One point that often goes missing in the discussions about welfare services is that state provisions tend to lack on the emotional side. Back in the days were medical attention was mostly conducted at home, you would have the visit of a doctor to give you the professional advice, but then your family would typically lean in to provide their support, comfort you and assist you in any possible ways. In a hospital, on the other hand, business is typically conducted in a much more pointedly way, focusing on covering all the necessary aspects, but not more, and in particular avoiding a huge investment of time of the nursing personnel. As a result, it is not infrequent that hospital patients improve in their physical health but see their mental health deteriorate.
A similar thing happens with the assistance to minors in need. Back when this was left for families to deal with, an orphan could land in an uncle or aunt's house, people who might not be best suited to actually host them, but at least they were there most of the time.
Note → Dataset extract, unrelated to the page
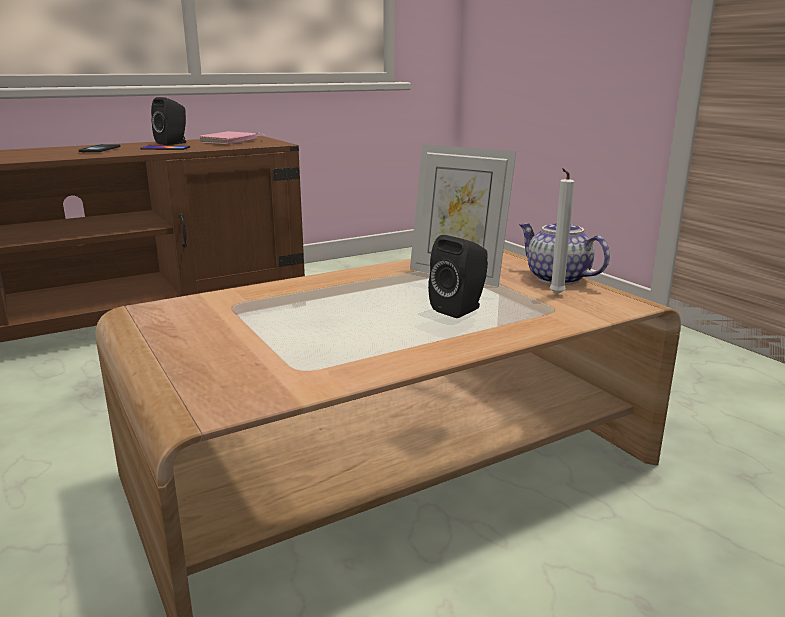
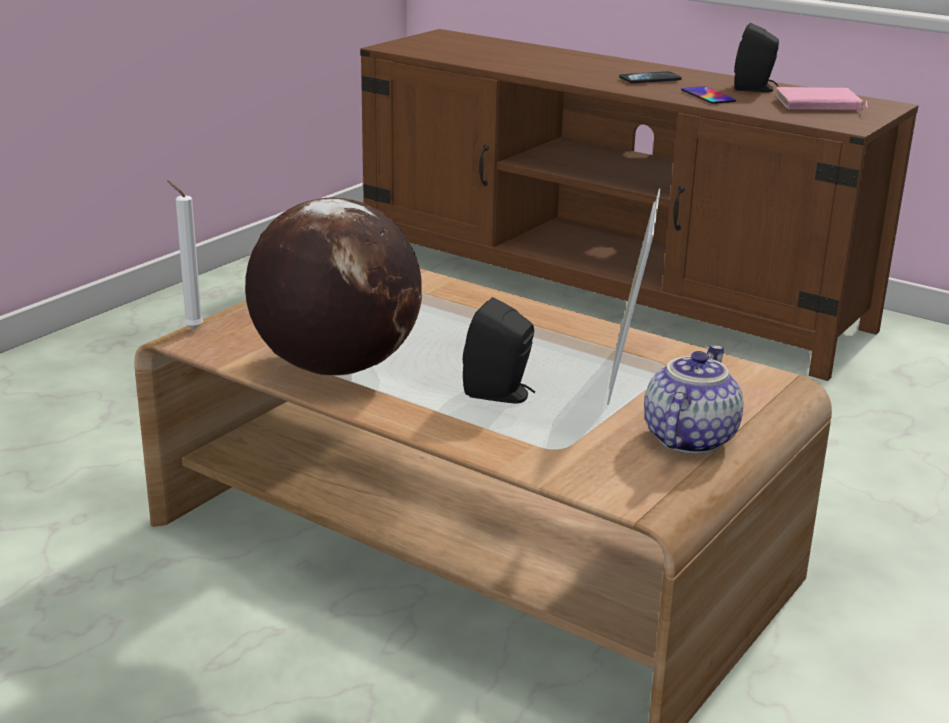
camera: 65 degrees right, 5 degrees up
(357, 352) = (335, 367): none -> globe
(555, 295) = (612, 443): white candle -> white candle (191, 328)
Social workers often have to deal with several cases in the same day, which leaves little room for an emotional connection in support of the child (which otherwise might also be counterproductive since the presence of the social worker in the child's life can be fleeting).
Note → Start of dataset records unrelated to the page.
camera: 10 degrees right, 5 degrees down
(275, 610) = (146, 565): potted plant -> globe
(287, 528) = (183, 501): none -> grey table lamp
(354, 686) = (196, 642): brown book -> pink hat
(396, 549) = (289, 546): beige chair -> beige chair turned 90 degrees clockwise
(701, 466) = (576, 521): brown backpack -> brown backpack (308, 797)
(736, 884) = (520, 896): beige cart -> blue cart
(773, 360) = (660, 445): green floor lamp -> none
Extreme cases of government reliance, as depicted in the Swedish documentary, result in situations like grown-up daughters and sons feeling exempt from the duty to visit their elderly parents. Given that all the essential needs (housing, food, health) are covered by their retirement services, there is (in their view) no urgent need to pay them a visit other than for the company. Sadly, spending an afternoon having tea with an elderly person typically ranks low in the list of possible leisure activities, so it gets constantly relegated to the benefit of more enticing alternatives to the point that they never get to see their parents. In fact, it is not all that rare in Sweden that someone passes away of old age and it is only noticed by the neighbors or the cleaning crew only days or weeks later. Is this really what we want from life?
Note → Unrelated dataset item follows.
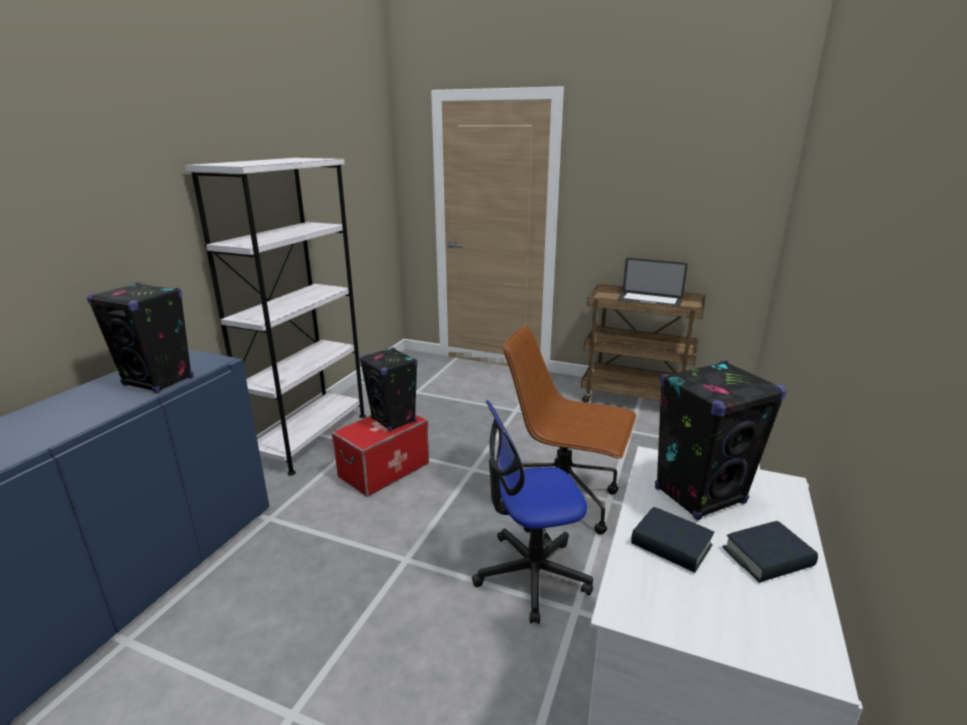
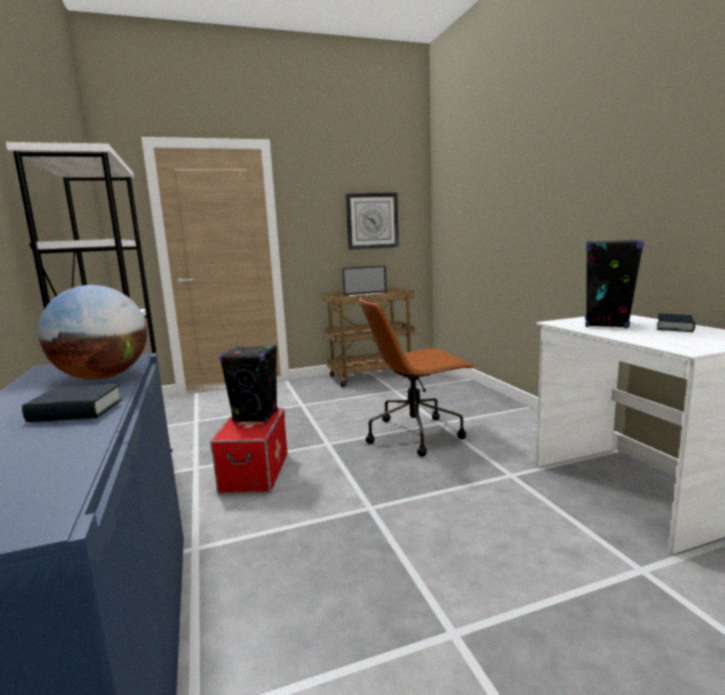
camera: 40 degrees left, 10 degrees down
(159, 381) = (103, 377): black speaker -> globe
(531, 574) = (461, 473): office chair -> none
(671, 545) = (643, 335): book -> book (76, 411)
(687, 198) = (372, 221): none -> wall clock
Circling back to the idea of the middle point, I have to admit that my point has migrated over the years. I was always very independent, relying as little as I could on the resource and the attention of my family and working my own way in life, but I have come to realize that this leads strongly in the direction of loneliness. The fact that you can pay for your rent does not mean that you will have a friend to talk to when you need one. Your health insurance will have you covered during your illness, but that does not mean that somebody will be holding your hand at your bedside. Relying on your family and friends can make you both dependent on them and a burden, but a getting all your needs cover by the government (or your employer, it does not make much difference) makes for a very lonely living. I having been trying to strengthen some of the ties that have been neglected for a long time, and the situation is improving. I will keep you posted with my progress. Have a nice evening.